A whisper and the scent of blood woke it. The blood was simple, uncomplicated. The whisper, more complex, spiced with fear, anger, sorrow, acceptance. Both trickled downward into the earth.

“Help me.”

It was spread thin and pieces of it refused to come when called, empty of life or gone wild in isolation. What returned came slowly. Hours passed as it collected enough of itself to remember what it was. The blood it smelt had long since dried, forming brittle roots and rivers that would be broken and scattered by the wind. Only a memory remained of the whisper, but it was an anchor to pull itself from deep dreaming.

It rippled across red stone and scrub as it searched. The air bent and flowed around it – liquid heat dripping upward into the sky that did not burn except what it chose to. It was colorless fire.

The djinn found the woman’s ghost in an arroyo where she wept over her corpse.

The body was wrapped in a rough Navajo blanket that had partially opened, revealing leathery skin and blonde hair burned by harsh bleaching and failed attempts to recapture youth. Her flesh was covered in dark bruises and angry wounds.

Insects scurried away as the djinn approached and the carrion birds circling above sang an ugly song. In the high heat of the day, the ghost shivered from the painful cold that follows the dead. The djinn surrounded her with its warmth.

She wept into the night and through the next day, fully consumed in her grief. It wasn’t until the following sunset that she considered her companion.

“Where do I go now?”

The djinn expressed uncertainty, nothingness and wholeness, a sky bright with stars, an empty void.

The ghost laughed, a dry bark filled with anguish. “No answer even now, huh? Well, I don’t think I could go anywhere anyways. Feels like something’s got its claws in me.”

The djinn did not respond and the ghost stood by it silently until the moon was bright and high above. When she looked towards the djinn again it was a pulsing, black star darker than the night around it.

“I don’t exactly know what you are and I figure I ain’t got no right to ask favors of you regardless, but I’m going to anyway.”
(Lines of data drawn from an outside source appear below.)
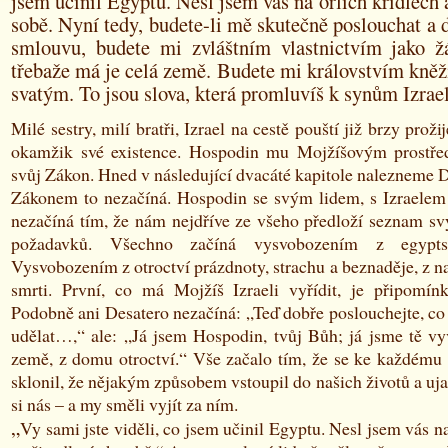
jsem učinil Egyptu. Nesl jsem vás na orlích křídlech a
sobě. Nyní tedy, budete-li mě skutečně poslouchat a
smlouvu, budete mi zvláštním vlastnictvím jako 
třebaže má je celá země. Budete mi královstvím kně
svatým. To jsou slova, která promluvíš k synům Izrae
Milé sestry, milí bratři, Izrael na cestě pouští již brzy prož
okamžik své existence. Hospodin mu Mojžíšovým prostřed
svůj Zákon. Hned v následující dvacáté kapitole nalezneme 
Zákonem to nezačíná. Hospodin se svým lidem, s Izraelem
nezačíná tím, že nám nejdříve ze všeho předloží seznam s
požadavků. Všechno začíná vysvobozením z egyptsk
Vysvobozením z otroctví prázdnoty, strachu a beznaděje, z n
smrti. První, co má Mojžíš Izraeli vyřídit, je připomín
Podobně ani Desatero nezačíná: „Teď dobře poslouchejte, co
udělat…,“ ale: „Já jsem Hospodin, tvůj Bůh; já jsme tě vy
země, z domu otroctví.“ Vše začalo tím, že se ke každému
sklonil, že nějakým způsobem vstoupil do našich životů a ujal
si nás – a my směli vyjít za ním.
„
Vy sami jste viděli, co jsem učinil Egyptu. Nesl jsem vás na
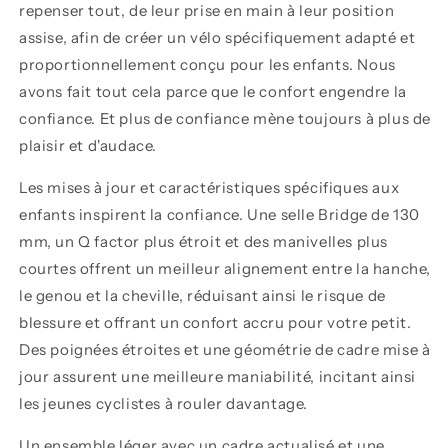
repenser tout, de leur prise en main à leur position
assise, afin de créer un vélo spécifiquement adapté et
proportionnellement conçu pour les enfants. Nous
avons fait tout cela parce que le confort engendre la
confiance. Et plus de confiance mène toujours à plus de
plaisir et d'audace.
Les mises à jour et caractéristiques spécifiques aux
enfants inspirent la confiance. Une selle Bridge de 130
mm, un Q factor plus étroit et des manivelles plus
courtes offrent un meilleur alignement entre la hanche,
le genou et la cheville, réduisant ainsi le risque de
blessure et offrant un confort accru pour votre petit.
Des poignées étroites et une géométrie de cadre mise à
jour assurent une meilleure maniabilité, incitant ainsi
les jeunes cyclistes à rouler davantage.
Un ensemble léger avec un cadre actualisé et une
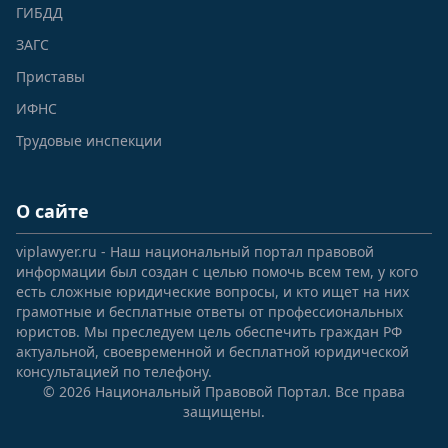
ГИБДД
ЗАГС
Приставы
ИФНС
Трудовые инспекции
О сайте
viplawyer.ru - Наш национальный портал правовой
информации был создан с целью помочь всем тем, у кого
есть сложные юридические вопросы, и кто ищет на них
грамотные и бесплатные ответы от профессиональных
юристов. Мы преследуем цель обеспечить граждан РФ
актуальной, своевременной и бесплатной юридической
консультацией по телефону.
© 2026 Национальный Правовой Портал. Все права
защищены.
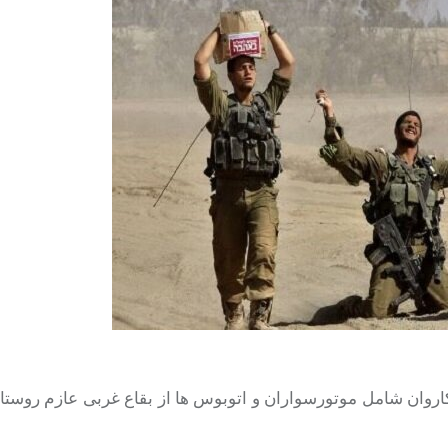
کاروان شامل موتورسواران و اتوبوس ها از بقاع غربی عازم روست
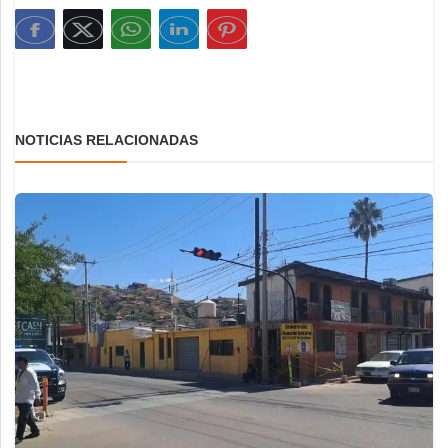
NOTICIAS RELACIONADAS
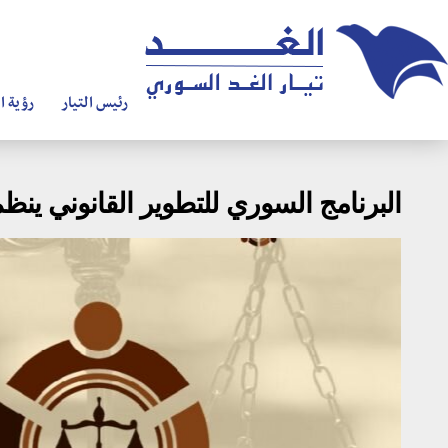
رئيس التيار
رؤية ال
البرنامج السوري للتطوير القانوني ينظ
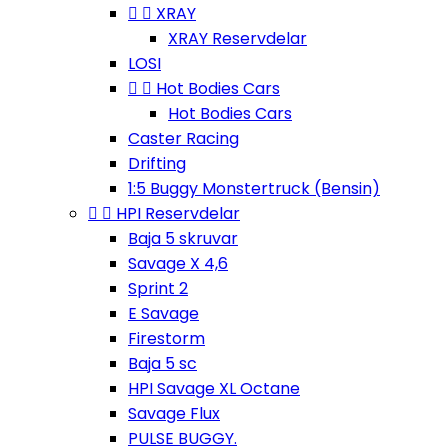


XRAY
XRAY Reservdelar
LOSI


Hot Bodies Cars
Hot Bodies Cars
Caster Racing
Drifting
1:5 Buggy Monstertruck (Bensin)


HPI Reservdelar
Baja 5 skruvar
Savage X 4,6
Sprint 2
E Savage
Firestorm
Baja 5 sc
HPI Savage XL Octane
Savage Flux
PULSE BUGGY.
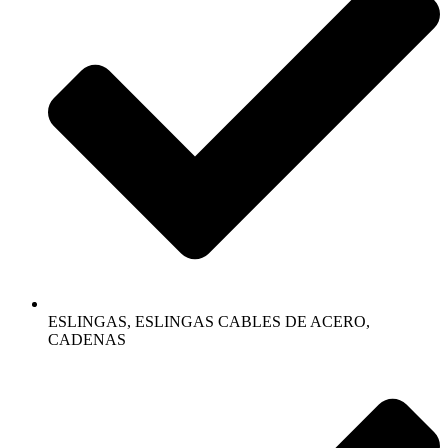
ESLINGAS, ESLINGAS CABLES DE ACERO,
CADENAS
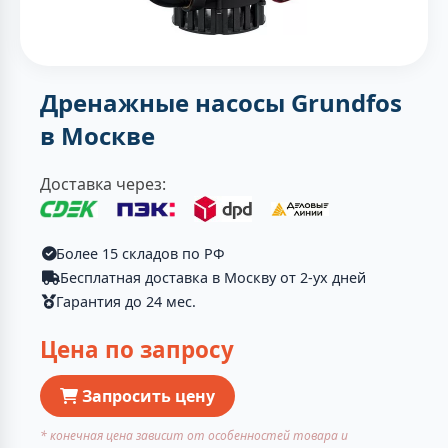
Дренажные насосы Grundfos
в Москве
Доставка через:
Более 15 складов по РФ
Бесплатная доставка в Москву от 2-ух дней
Гарантия до 24 мес.
Цена по запросу
Запросить цену
* конечная цена зависит от особенностей товара и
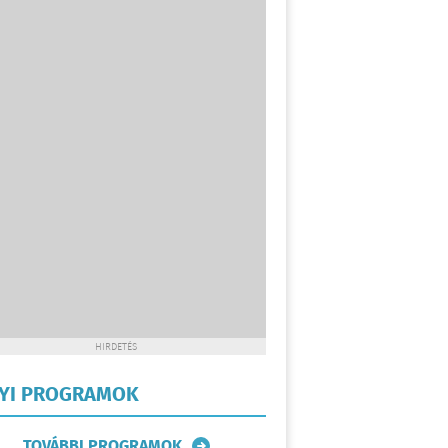
HIRDETÉS
LYI PROGRAMOK
TOVÁBBI PROGRAMOK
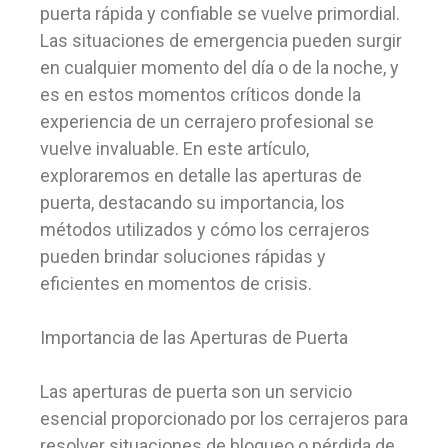
puerta rápida y confiable se vuelve primordial.
Las situaciones de emergencia pueden surgir
en cualquier momento del día o de la noche, y
es en estos momentos críticos donde la
experiencia de un cerrajero profesional se
vuelve invaluable. En este artículo,
exploraremos en detalle las aperturas de
puerta, destacando su importancia, los
métodos utilizados y cómo los cerrajeros
pueden brindar soluciones rápidas y
eficientes en momentos de crisis.
Importancia de las Aperturas de Puerta
Las aperturas de puerta son un servicio
esencial proporcionado por los cerrajeros para
resolver situaciones de bloqueo o pérdida de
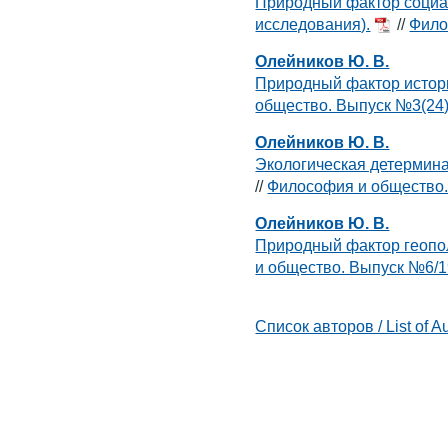
Природный фактор социал
исследования).
//
Фило
Олейников Ю. В.
Природный фактор истор
общество. Выпуск №3(24)
Олейников Ю. В.
Экологическая детермин
//
Философия и общество.
Олейников Ю. В.
Природный фактор геопол
и общество. Выпуск №6/
Список авторов / List of A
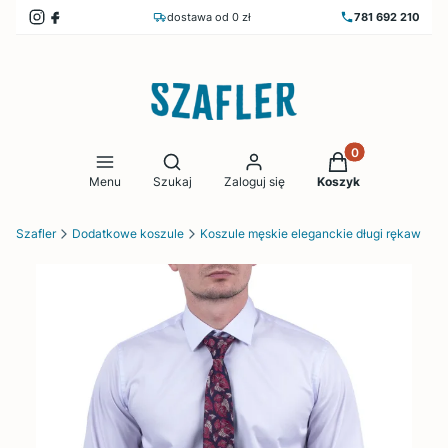
dostawa od 0 zł
781 692 210
Produkty w koszy
Otwórz wyszukiwarkę
Menu
Szukaj
Zaloguj się
Koszyk
Szafler
Dodatkowe koszule
Koszule męskie eleganckie długi rękaw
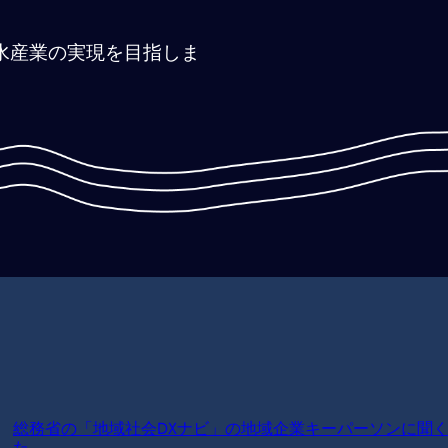
水産業の実現を目指しま
総務省の「地域社会DXナビ」の地域企業キーパーソンに聞く
た。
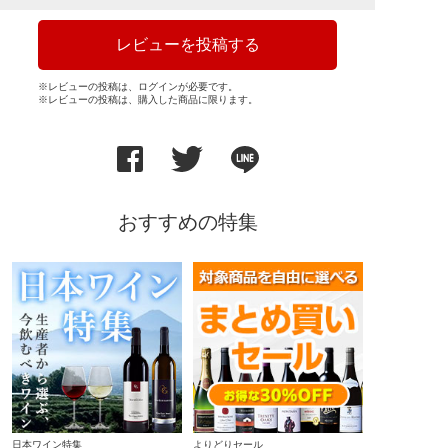
レビューを投稿する
※レビューの投稿は、ログインが必要です。
※レビューの投稿は、購入した商品に限ります。
おすすめの特集
日本ワイン特集
よりどりセール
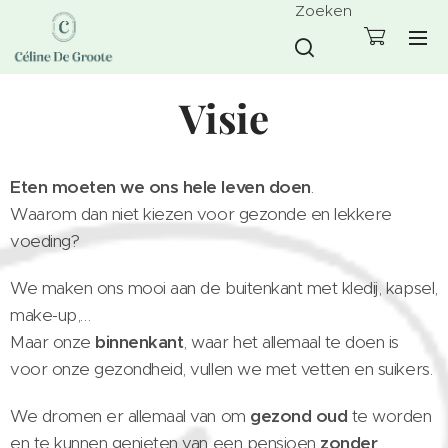
Zoeken
Visie
Eten moeten we ons hele leven doen
.
Waarom dan niet kiezen voor gezonde en lekkere
voeding?🙅‍♀️
We maken ons mooi aan de buitenkant met kledij, kapsel,
make-up,…
Maar onze
binnenkant
, waar het allemaal te doen is
voor onze gezondheid, vullen we met vetten en suikers.
We dromen er allemaal van om
gezond oud
te worden
en te kunnen genieten van een pensioen
zonder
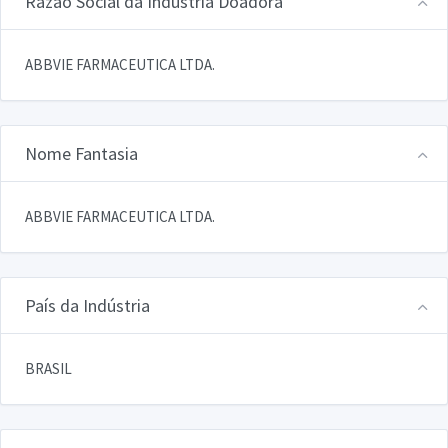
Razão Social da Indústria Doadora
ABBVIE FARMACEUTICA LTDA.
Nome Fantasia
ABBVIE FARMACEUTICA LTDA.
País da Indústria
BRASIL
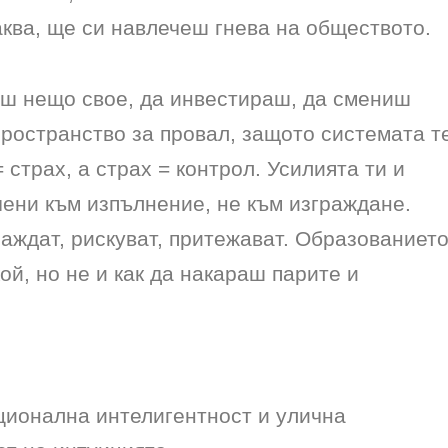
аква, ще си навлечеш гнева на обществото.
иш нещо свое, да инвестираш, да смениш
ространство за провал, защото системата т
 страх, а страх = контрол. Усилията ти и
чени към изпълнение, не към изграждане.
раждат, рискуват, притежават. Образованиет
ой, но не и как да накараш парите и
ционална интелигентност и улична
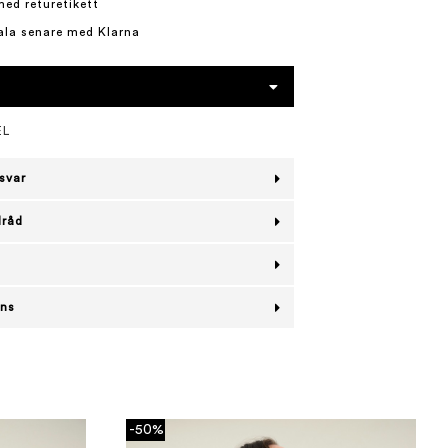
med returetikett
ala senare med Klarna
EL
svar
lråd
ans
-50%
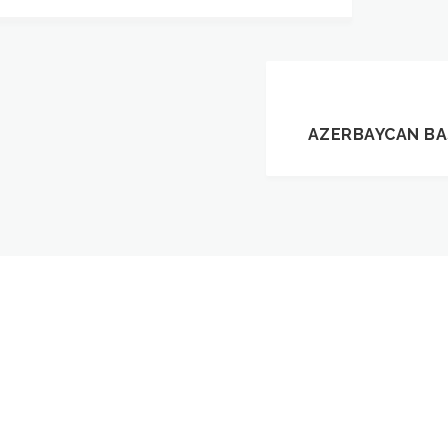
AZERBAYCAN BAS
She climbed to the top of the arroyo (the djinn followed) and pointed to lights glowing in the east, then back at the body lying the dried stream bed.

“I want justice. Can you give me that?”

For the first time in five-hundred years, the djinn spoke. Its voice seemed to come from all directions and filled her mind with fire.


She began weeping again and collapsed to the ground, holding her knees tight to her chest. She rocked and sobbed, not noticing the fire light building around her. The light had reached is peak and was fading when she discovered that she felt lighter. The bonds holding her to her body had been seared away.

She turned to the shadow beside her. A soft glow pulsed from deep inside it, but soon went dark.

“I am cleansing fire, the mercy of the desert. I give you both.”

And the ghost was gone.

The djinn enveloped her body and burned it to white ash, then turned toward the eastern lights.

A highway that had once been busy with travelers split the town in half, following the path of an older, more powerful road that no humans had ever walked. Its asphalt was being devoured by time and wind.

Signs welcoming visitors to the town lay buried and its name no longer appeared on any maps. It had once been an oasis where travelers and creatures of the desert quenched their thirst, now it was an ugly wound.

The djinn moved among trailer homes and eroding buildings of cinder block and brittle, dry wood, and took notice of the life present. Only a few dozen still lived here – those too old, stubborn, or hopeless to leave. The whole valley stank of their despair and regret.

It entered a home where an old woman slept on a broken-footed couch. The floor was cluttered with liquor bottles and cast-aside romance novels. She snored loudly and exhaled alcohol fumes.

The djinn’s presence filled the room with uncomfortable heat that woke her. Disorientation and confusion gave way to terror as the black shadow surrounded her, but her scream was stopped short as understanding and calm flowed through her. She smiled sadly.

The home began to burn in merciful, silent inferno.

It visited each of the town’s inhabitants in slow succession. None resisted the djinn, several never even woke as they burned away.

By sunrise the entire town was ash and puddles of cooling metal. What remained would be hidden by sand in a few days’ time.

The djinn was diminished now, a thin, weak flame. It had covered whole valleys in waves of fire in younger days, but that power was gone now, drained away over long millennia.

It harnessed the wind to dig a pit underneath the shade of a twisted acacia tree and reached down into the earth to pull up water from the deep aquifer that had fed the wells of the town.

The pit slowly began to fill with cool water.

It looked across the dry expanse for the last time, then the cleansing fire of the desert flickered once and went out.